CMCS – Center for Mindfulness and Contemplative Studies


This and other Contemplative Studies posts are also available on Google+ and on Twitter @MindfulResearch


Study Summary


Wei Zheng, Qiang Li, Jingxia Lin, Yingqiang Xiang, Tong Guo, Qiong Chen, Dongbin Cai, Yutao Xiang. (2016). Tai Chi for Schizophrenia: A Systematic Review. Shanghai Archives of Psychiatry, 28(4), 185–194.




Tai Chi as a form of moderate aerobic exercise originating in China, could promote balance and healing of the mind-body. Furthermore, Tai Chi has been used as an adjunctive treatment for patients with schizophrenia. However, no meta-analysis or systematic review on adjunctive Tai Chi for patients with schizophrenia has yet been reported.


A systematic review and meta-analysis was conducted to examine the efficacy of Tai Chi as an adjunctive treatment for schizophrenia using randomized controlled trial (RCT) data.

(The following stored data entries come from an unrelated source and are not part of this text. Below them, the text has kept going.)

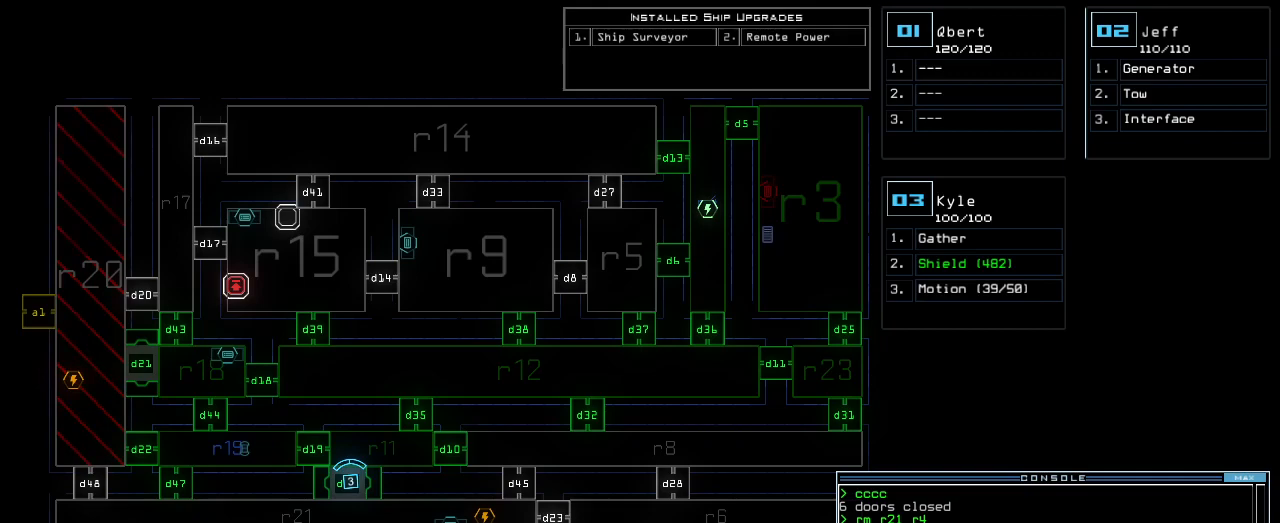
Gameplay with keyboard; each line is a JSON object with the keys held at the frame after it. "events" lists presses ("down") and releases ("up") of ".", "0", "1", "2", "3", "4", "5", "6", "7", "8", "9", "a", "b", "backspace", "c", "caps_lock", "comma", "ctrl_l", "d", "down", "e", "equals", "escape", "f", "f1", "g", "h", "i", "j", "k", "l", "left", "m", "minus", "n", "o", "p", "q", "quote", "r", "return", "right", "s", "semicolon", "shift_l", "shift_r", "space", "t", "tab", "tilde", "u", "up", "v", "w", "x", "y" and "z" between this image and that frame as [ms after this image, input, new state], when the widget could be followed in between. No other keys are recorded. Mouse input is not recorded. Not read: ctrl_r.
{"keys": [], "events": [[280, "c", "down"], [320, "c", "up"], [380, "c", "down"], [480, "c", "up"]]}
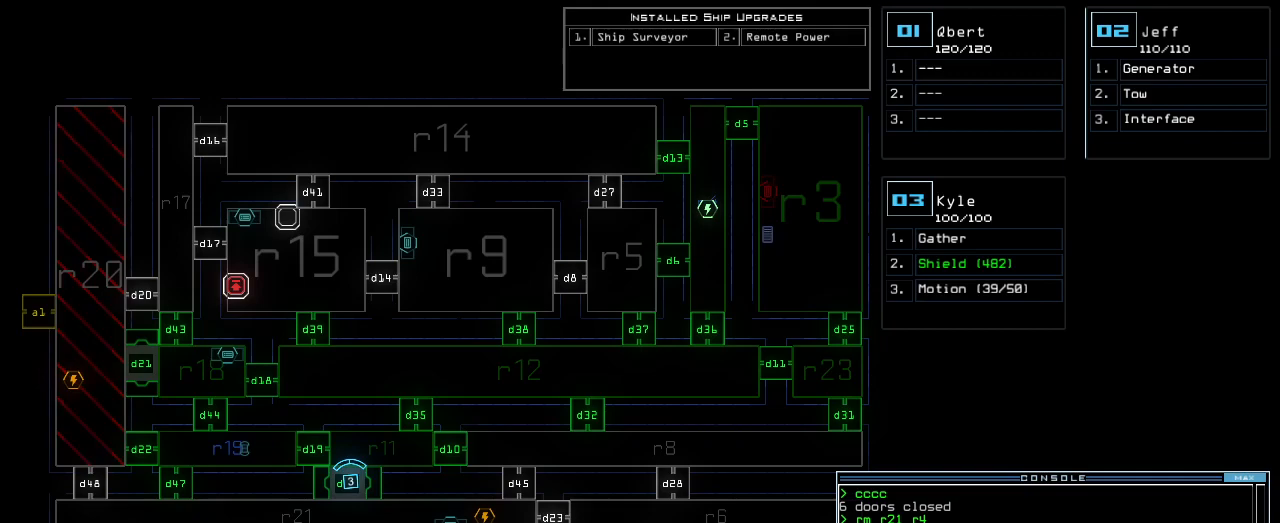
{"keys": [], "events": []}
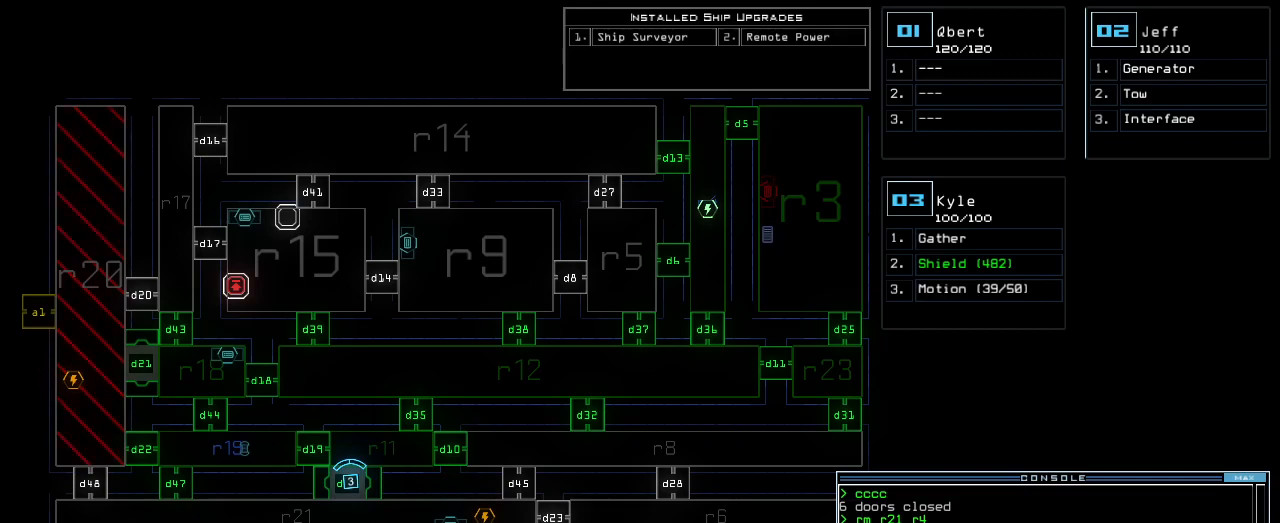
{"keys": [], "events": []}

Two evaluators independently and systematically searched both English- and Chinese-language databases for RCTs of Tai Chi for schizophrenia patients, selected studies, extracted data, conducted quality assessment and data synthesis. Statistical analyses were performed using the Review Manager (version 5.3). The Cochrane Grades of Recommendation, Assessment, Development, and Evaluation (GRADE) was used to assess the strength of the evidence.


In 6 RCTs conducted in mainland China and Hong Kong, there were 483 participants including 215 subjects in the intervention group and 268 subjects in the control group. The trials lasted 16.0 (6.2) weeks. Compared to control group, we found significant differences regarding improvement of negative symptoms assessed by the Positive and Negative Syndrome Scale (PANSS) negative symptom sub-score (2 trials) and Scale for the Assessment of Negative Symptoms (SANS) (3 trials) over the study period in the intervention group (5 trials with 6 treatment arms, n=451, SMD: -0.87 (95%CI: -1.51, -0.24), p=0.007; I2=90%). Furthermore, there is no significant difference regarding improvement of positive symptoms assessed by the PANSS positive symptom sub-score (2 trials) and Scale for the Assessment of Positive Symptoms (SAPS) (2 trials) over the study period (4 trials with 5 treatment arms, n=391, SMD: -0.09 (95%CI: -0.44, 0.26), p=0.60; I2=65%). All included RCTs did not report side effects. Based on the GRADE, the strength of the evidence for primary outcome was ‘very low’.


The data available on the effectiveness of adjunctive Tai Chi in patients with schizophrenia who are receiving antipsychotic is insufficient to arrive at a definitive conclusion about its efficacy. Furthermore, follow-up time in the available studies was relatively short, and all studies did not use blinded assessment of outcome measures. High-quality randomized trials are needed to inform clinical recommendations.